__STATED PROBLEM 1__. In the journal entry below about the Grand Canyon rafting trip, how many times does the word "risk" appear in the waiver pages?

"It's as if a great bird lives inside the stone of our days and since no sculptor can free it, it has to wait for the elements to wear us down, till it is free to fly." Mark Nepo

Sunday, January 26, 2014


The return address said Flagstaff. The envelope was thick. Our summer rafting trip through the Grand Canyon became real with its arrival in our mailbox last week.

Among the contents was two pages of "Visitor's Acknowledgment of Risk." We need to sign the bottom of the second page, both Walt and I, and return it to the company before we'll be able to set foot on a raft. Those two pages are full of words like hypothermia, mental anguish, trauma, death by drowning, injuries.

The word risk is used twelve times. There are seven categories of specific risks, each of which is carefully described. Possible death, trauma and injury figure in all of them. Except for the last category: Etc. The company went to great pains to spell every possible risk out, but covered whatever they might have missed in that one catchall abbreviation.

Toward the end there is this phrase: I assume full responsibility for myself. . . . I also certify that I'm fully capable of participating in this activity. The company promises to do its best to keep me safe, but ultimately it's all on me.

While I like to think I'm a risk-taker, most of my risks have been pretty safe. Most have not involved physical challenges, but emotional, spiritual or cognitive instead. Even as a child I was reluctant to do anything that had a chance to hurt my body. I was afraid of pain. I was afraid of somehow harming myself beyond repair. Maybe I was even afraid of death.

So while my youngest brother scrambled up trees and ran across barn beams that were at least twenty feet off the ground, I wandered and explored and waded—feet firmly on the ground. When all three of my brothers wrestled and pummeled each other in frustrated rages, I resorted to pinching and sneak kicks and ratting-out.

The biggest risk of physical danger in my life happened in adolescence. An adolescence spent in the free-love, joint-sharing, hitchhiking era of the 70s. Even then I think I had one eye on just how far I could go before there was no turning back.

Early adulthood, actually most of my adulthood, held the safety of homemaking and gardening and teaching. While my time in the cult was certainly risky, there was no physical danger. Marriage is a risk, but in most circumstances, not one involving physical danger. Teaching carries risks as well, but except in the most extreme cases, the biggest chance of harm comes from being over-hugged, or being sleep-deprived.

__INFORMATION PROVIDED__.
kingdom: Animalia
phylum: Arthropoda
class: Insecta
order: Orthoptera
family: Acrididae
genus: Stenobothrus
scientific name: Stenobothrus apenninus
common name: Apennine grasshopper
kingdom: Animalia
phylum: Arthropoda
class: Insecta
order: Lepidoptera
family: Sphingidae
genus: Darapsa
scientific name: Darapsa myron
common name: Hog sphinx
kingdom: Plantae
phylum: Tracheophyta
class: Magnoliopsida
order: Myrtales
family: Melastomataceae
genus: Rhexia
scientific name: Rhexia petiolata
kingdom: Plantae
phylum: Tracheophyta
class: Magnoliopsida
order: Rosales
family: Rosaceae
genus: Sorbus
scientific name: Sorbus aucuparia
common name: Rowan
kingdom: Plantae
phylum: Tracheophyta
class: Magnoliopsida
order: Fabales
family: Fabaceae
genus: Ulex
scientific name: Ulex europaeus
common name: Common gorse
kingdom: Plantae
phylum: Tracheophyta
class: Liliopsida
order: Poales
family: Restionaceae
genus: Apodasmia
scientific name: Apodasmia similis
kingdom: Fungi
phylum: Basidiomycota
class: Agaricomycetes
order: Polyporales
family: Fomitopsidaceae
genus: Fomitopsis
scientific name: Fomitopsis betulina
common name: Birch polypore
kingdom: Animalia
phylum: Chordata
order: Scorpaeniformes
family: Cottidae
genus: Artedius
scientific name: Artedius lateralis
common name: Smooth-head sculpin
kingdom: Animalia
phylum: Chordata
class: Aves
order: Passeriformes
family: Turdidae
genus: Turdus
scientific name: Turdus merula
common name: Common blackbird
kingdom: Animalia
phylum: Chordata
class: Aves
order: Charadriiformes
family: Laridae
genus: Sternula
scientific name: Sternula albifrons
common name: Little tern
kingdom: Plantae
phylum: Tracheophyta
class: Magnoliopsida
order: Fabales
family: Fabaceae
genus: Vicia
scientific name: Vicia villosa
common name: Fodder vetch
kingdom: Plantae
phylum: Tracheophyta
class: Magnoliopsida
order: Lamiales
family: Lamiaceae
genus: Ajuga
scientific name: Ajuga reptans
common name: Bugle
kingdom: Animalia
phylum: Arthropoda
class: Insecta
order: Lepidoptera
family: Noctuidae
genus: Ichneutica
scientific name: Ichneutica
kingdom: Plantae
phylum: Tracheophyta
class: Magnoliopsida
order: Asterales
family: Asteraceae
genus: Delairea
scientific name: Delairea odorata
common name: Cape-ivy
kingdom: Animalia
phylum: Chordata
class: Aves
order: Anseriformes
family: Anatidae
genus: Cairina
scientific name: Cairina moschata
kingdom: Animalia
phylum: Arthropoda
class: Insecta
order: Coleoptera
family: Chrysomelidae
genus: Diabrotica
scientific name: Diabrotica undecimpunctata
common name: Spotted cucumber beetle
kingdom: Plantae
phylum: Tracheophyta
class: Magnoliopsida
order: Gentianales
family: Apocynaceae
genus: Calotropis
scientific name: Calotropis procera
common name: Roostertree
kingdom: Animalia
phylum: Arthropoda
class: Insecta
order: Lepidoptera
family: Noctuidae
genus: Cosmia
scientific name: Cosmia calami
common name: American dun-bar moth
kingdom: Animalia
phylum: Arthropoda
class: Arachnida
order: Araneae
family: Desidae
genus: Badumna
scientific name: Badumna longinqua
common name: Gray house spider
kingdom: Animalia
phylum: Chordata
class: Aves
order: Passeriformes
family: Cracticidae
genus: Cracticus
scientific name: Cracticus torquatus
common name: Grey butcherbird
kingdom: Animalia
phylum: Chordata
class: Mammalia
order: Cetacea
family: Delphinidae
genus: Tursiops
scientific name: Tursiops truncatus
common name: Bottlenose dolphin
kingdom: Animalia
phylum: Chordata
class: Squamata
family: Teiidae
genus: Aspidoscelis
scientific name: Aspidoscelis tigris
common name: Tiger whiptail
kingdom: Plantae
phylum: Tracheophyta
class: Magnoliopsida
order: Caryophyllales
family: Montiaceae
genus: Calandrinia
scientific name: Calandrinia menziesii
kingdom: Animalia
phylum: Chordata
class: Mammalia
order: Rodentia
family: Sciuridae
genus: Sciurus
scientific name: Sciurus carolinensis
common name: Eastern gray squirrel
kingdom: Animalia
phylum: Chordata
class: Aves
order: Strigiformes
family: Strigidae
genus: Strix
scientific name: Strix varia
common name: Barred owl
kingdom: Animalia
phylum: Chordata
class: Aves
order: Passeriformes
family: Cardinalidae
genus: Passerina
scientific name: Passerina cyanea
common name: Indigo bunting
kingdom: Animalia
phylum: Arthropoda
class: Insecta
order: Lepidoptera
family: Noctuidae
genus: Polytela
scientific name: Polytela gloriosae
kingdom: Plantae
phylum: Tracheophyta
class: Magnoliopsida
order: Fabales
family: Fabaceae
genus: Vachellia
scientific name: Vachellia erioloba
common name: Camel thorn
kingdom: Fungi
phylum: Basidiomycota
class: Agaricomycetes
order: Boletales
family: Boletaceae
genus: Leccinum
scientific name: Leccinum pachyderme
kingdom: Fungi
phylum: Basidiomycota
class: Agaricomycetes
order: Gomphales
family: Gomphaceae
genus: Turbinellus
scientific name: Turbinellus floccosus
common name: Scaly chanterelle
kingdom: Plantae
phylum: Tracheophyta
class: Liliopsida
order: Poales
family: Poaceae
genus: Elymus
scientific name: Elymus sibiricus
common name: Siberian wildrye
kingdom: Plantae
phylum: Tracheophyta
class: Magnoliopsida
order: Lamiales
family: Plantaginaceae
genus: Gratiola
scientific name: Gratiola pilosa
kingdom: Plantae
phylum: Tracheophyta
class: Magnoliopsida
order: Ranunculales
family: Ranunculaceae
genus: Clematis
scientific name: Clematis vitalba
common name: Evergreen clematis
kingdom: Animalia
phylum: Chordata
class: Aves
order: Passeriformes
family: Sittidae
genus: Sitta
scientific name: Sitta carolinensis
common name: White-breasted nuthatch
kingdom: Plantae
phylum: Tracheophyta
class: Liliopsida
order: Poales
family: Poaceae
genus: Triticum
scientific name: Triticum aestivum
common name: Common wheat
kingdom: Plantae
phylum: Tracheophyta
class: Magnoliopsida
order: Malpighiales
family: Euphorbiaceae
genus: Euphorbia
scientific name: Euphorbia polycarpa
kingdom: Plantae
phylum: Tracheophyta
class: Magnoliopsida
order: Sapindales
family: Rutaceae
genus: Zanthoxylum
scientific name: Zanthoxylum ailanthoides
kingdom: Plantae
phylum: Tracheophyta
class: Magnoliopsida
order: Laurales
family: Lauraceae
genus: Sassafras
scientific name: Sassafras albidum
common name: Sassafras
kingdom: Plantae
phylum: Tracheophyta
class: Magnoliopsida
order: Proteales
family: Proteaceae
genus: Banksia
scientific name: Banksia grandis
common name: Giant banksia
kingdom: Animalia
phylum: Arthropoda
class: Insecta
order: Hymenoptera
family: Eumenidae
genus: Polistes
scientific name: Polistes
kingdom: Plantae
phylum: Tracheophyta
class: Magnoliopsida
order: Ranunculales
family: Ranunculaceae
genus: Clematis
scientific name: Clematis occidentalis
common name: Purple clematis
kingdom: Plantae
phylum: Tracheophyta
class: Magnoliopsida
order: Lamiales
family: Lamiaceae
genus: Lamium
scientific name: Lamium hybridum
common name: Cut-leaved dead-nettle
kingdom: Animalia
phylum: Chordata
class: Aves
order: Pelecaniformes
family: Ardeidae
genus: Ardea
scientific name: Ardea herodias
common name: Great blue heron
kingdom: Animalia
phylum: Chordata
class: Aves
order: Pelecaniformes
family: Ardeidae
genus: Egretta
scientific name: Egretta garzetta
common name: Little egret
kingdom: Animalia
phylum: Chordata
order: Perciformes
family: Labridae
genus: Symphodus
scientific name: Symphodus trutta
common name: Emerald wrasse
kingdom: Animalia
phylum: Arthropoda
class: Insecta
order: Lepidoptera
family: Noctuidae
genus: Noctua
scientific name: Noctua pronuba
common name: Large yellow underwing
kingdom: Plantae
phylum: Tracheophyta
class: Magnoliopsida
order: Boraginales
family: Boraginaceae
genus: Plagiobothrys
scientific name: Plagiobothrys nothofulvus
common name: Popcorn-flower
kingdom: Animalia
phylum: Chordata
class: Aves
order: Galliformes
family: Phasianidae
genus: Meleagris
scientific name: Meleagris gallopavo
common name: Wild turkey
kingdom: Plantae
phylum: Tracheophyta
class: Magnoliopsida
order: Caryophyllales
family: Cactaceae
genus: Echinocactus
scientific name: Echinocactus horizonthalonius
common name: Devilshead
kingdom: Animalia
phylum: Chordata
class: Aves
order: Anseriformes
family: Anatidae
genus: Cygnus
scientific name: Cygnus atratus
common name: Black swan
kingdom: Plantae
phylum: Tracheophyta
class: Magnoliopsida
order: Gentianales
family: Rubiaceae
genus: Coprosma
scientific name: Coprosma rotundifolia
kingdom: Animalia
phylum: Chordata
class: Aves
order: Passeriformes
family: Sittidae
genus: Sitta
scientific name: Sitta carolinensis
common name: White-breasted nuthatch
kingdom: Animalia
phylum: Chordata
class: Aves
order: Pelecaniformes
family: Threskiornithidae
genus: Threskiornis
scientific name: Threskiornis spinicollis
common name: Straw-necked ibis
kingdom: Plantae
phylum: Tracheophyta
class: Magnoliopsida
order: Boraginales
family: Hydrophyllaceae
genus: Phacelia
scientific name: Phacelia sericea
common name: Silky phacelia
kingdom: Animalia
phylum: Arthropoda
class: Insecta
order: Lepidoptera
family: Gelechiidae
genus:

__STATED PROBLEM 2__. Write out, character for character, everything in the records from their very first line down to the line containing "common name: Rowan", with both of those lines included.

__WRITTEN ANSWER 1__. Twelve times.

__WRITTEN ANSWER 2__.
kingdom: Animalia
phylum: Arthropoda
class: Insecta
order: Orthoptera
family: Acrididae
genus: Stenobothrus
scientific name: Stenobothrus apenninus
common name: Apennine grasshopper
kingdom: Animalia
phylum: Arthropoda
class: Insecta
order: Lepidoptera
family: Sphingidae
genus: Darapsa
scientific name: Darapsa myron
common name: Hog sphinx
kingdom: Plantae
phylum: Tracheophyta
class: Magnoliopsida
order: Myrtales
family: Melastomataceae
genus: Rhexia
scientific name: Rhexia petiolata
kingdom: Plantae
phylum: Tracheophyta
class: Magnoliopsida
order: Rosales
family: Rosaceae
genus: Sorbus
scientific name: Sorbus aucuparia
common name: Rowan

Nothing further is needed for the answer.